Centre for Digital Music, Queen Mary University of London, London, United Kingdom.
J Acoust Soc Am. 2021 Jul;150(1):202. doi: 10.1121/10.0005509.
The synthesis of convincing acoustic drum sounds remains an open problem. In this paper, a method for analysing and synthesising pitch glide in drums is proposed, whereby the discrete cosine transform (DCT) of an unwindowed drum sound is modelled. This is an extension of the scheme initially proposed by Kirby and Sandler [(2020). Proceedings of the 23rd International Conference on Digital Audio Effects, Vienna, Austria, pp. 155-162], which was able to reproduce key components of drum sounds accurately enough that they could not be distinguished from the reference samples. Here, drum modes were analysed in greater detail for a tom-tom struck at 67 different intensities to investigate their evolution with strike velocity. A clear evolution was observed in the DCT features, and interpolation was used to synthesise the modes of intermediate velocity. These synthesised modes were evaluated objectively through null testing, which showed that a continuous blending of strike velocities could be achieved throughout the data set. An AB listening test was also performed, where 20 participants attempted to distinguish between pairs of real and synthesised sounds. Exactly 50% accuracy was achieved overall, which demonstrates that the synthesised samples were deemed to sound as realistic as genuine samples. These results demonstrate that the DCT representation is a valuable framework for analysis and synthesis of drum sounds. It is also likely that this approach could be applied to other instruments.

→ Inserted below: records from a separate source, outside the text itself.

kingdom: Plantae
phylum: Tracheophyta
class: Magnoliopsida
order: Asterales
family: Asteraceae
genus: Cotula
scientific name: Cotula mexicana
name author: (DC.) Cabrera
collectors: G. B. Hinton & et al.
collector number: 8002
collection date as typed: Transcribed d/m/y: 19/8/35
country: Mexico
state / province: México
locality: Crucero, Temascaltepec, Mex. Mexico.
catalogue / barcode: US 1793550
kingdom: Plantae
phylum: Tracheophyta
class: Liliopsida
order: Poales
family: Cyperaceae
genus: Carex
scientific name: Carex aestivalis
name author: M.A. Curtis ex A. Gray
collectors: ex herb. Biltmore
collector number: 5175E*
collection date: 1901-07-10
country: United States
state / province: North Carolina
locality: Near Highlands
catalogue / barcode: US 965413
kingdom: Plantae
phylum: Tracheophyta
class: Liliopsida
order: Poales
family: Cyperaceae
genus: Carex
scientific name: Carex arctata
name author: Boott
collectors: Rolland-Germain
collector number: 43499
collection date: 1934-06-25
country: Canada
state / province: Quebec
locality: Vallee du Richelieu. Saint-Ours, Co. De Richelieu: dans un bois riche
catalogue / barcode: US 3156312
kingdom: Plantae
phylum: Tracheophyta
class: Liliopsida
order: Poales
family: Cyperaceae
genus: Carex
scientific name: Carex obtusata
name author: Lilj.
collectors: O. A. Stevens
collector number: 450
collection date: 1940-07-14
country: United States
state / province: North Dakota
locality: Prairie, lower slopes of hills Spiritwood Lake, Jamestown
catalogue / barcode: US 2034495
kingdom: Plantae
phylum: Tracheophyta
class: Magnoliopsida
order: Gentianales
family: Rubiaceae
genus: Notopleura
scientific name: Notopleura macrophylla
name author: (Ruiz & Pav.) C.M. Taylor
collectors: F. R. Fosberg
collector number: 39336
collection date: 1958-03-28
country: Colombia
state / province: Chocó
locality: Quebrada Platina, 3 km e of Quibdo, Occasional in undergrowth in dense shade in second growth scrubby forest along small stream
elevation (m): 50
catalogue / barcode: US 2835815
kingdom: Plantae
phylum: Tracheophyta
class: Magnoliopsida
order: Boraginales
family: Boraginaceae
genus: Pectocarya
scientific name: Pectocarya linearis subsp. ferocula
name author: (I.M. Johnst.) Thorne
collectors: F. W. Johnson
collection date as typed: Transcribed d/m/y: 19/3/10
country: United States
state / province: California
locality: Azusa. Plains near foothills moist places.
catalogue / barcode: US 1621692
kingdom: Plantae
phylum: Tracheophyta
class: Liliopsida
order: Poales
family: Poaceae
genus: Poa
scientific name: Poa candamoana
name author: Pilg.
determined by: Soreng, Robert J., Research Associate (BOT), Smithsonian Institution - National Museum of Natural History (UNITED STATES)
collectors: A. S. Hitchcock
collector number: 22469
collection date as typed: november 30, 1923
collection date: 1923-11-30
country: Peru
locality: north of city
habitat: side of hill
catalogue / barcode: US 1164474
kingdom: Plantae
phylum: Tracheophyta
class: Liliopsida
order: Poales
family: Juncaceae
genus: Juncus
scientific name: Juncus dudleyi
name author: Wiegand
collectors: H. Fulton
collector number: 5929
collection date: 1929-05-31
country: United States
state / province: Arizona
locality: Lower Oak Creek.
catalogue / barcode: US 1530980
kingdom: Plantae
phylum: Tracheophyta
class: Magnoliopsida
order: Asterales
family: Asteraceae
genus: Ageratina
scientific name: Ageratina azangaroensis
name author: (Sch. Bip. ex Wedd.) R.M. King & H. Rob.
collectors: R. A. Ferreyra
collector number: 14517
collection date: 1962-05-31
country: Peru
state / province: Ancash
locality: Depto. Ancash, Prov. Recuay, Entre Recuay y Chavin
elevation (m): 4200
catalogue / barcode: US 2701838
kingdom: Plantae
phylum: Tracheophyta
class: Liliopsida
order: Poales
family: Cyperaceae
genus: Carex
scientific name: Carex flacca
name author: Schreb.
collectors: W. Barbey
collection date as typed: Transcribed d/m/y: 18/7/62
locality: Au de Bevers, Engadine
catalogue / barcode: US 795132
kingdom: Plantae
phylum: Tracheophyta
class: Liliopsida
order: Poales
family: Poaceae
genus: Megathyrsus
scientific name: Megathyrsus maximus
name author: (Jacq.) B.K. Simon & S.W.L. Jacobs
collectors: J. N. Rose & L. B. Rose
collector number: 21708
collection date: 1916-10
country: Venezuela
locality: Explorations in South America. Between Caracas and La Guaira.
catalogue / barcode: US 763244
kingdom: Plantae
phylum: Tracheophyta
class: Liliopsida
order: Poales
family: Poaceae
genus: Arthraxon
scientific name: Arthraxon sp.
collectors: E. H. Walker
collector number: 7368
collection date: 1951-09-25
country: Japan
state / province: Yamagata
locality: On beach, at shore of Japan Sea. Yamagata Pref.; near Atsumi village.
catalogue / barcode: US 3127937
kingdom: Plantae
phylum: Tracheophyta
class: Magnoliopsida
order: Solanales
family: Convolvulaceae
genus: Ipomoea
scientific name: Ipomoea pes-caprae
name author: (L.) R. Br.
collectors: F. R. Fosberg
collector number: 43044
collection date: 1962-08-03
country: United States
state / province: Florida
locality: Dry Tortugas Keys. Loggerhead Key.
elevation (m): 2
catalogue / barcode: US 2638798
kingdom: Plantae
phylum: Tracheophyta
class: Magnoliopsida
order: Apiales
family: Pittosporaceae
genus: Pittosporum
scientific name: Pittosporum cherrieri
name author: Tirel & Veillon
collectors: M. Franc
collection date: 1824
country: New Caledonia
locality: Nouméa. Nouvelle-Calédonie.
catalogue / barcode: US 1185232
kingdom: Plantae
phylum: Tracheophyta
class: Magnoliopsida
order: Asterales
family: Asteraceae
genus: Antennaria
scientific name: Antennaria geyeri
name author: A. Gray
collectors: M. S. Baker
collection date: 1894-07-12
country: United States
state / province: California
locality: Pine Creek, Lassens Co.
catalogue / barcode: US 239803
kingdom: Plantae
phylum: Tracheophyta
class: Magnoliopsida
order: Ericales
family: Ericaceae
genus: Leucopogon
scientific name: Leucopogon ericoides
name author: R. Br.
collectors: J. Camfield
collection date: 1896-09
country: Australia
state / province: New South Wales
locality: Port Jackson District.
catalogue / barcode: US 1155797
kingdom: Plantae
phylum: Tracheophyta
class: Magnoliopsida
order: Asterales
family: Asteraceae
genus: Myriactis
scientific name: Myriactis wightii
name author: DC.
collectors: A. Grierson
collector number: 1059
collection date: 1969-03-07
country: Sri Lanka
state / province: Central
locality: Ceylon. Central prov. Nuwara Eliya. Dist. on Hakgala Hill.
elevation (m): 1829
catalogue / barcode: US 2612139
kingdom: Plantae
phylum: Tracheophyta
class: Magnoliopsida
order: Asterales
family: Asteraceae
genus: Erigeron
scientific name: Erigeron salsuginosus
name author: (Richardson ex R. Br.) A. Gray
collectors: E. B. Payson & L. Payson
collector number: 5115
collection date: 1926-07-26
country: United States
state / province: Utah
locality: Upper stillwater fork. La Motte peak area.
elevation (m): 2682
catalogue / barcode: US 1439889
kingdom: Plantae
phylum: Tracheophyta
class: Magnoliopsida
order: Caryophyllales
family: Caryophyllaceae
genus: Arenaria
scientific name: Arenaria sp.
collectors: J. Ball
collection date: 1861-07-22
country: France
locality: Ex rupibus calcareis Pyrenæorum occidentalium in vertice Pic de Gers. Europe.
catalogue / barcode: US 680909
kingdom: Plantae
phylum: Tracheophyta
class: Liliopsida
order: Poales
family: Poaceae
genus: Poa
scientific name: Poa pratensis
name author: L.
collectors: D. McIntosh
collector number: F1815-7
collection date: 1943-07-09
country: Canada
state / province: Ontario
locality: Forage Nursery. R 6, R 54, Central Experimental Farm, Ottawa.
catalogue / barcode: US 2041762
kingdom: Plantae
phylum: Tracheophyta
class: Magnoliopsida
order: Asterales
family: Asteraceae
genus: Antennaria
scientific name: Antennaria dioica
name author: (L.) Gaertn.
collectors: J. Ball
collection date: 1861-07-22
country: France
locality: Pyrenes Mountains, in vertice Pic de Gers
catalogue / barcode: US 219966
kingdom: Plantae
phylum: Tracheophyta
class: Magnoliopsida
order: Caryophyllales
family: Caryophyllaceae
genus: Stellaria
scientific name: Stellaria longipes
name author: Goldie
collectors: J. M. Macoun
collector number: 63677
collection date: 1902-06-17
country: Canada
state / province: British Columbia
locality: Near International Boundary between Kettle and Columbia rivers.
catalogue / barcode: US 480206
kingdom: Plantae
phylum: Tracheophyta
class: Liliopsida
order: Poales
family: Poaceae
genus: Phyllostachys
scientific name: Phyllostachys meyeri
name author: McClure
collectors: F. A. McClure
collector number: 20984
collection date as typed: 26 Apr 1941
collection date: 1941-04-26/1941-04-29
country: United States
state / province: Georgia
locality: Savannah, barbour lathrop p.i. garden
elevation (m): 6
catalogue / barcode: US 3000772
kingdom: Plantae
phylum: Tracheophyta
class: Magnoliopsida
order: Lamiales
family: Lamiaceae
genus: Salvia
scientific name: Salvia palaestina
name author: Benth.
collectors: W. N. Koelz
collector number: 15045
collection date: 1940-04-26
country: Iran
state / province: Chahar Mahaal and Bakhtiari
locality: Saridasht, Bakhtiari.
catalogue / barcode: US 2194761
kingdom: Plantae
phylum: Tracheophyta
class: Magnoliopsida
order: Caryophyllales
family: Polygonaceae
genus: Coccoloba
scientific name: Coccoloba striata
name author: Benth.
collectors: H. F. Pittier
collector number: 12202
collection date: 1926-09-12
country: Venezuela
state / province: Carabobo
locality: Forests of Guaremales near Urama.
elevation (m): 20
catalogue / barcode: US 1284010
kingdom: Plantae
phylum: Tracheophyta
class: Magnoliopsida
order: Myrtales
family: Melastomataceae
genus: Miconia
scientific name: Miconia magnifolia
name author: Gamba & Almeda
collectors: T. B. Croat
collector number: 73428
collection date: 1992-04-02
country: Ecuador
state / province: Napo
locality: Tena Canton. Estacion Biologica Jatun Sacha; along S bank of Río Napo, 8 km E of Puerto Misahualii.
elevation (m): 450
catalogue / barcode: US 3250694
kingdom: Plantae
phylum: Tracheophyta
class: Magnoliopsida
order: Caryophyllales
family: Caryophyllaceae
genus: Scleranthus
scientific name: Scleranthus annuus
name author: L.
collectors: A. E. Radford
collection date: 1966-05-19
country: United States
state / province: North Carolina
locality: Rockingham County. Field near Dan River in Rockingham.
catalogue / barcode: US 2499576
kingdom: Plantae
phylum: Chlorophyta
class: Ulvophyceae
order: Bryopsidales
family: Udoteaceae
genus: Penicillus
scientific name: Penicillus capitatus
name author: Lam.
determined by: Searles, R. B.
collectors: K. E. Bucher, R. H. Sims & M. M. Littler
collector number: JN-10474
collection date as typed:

令人信服的声学鼓声音的合成仍然是一个未解决的问题。在本文中,提出了一种用于分析和合成鼓音音高滑动的方法,通过对未加窗的鼓音进行离散余弦变换(DCT)建模。这是 Kirby 和 Sandler [(2020)。第 23 届国际数字音频效果会议论文集,维也纳,奥地利,第 155-162 页]最初提出的方案的扩展,该方案能够准确地再现鼓音的关键成分,以至于无法将其与参考样本区分开来。在这里,对不同强度敲击的汤姆鼓进行了更详细的分析,以研究其随敲击速度的演变。在 DCT 特征中观察到了明显的演化,并且使用插值来合成中间速度的模式。通过零测试对这些合成模式进行了客观评估,结果表明可以在整个数据集内实现连续的敲击速度混合。还进行了 AB 听力测试,其中 20 名参与者尝试区分真实和合成声音对。总体上达到了 50%的准确率,这表明合成样本被认为与真实样本一样逼真。这些结果表明,DCT 表示是分析和合成鼓声音的有价值的框架。这种方法也可能适用于其他乐器。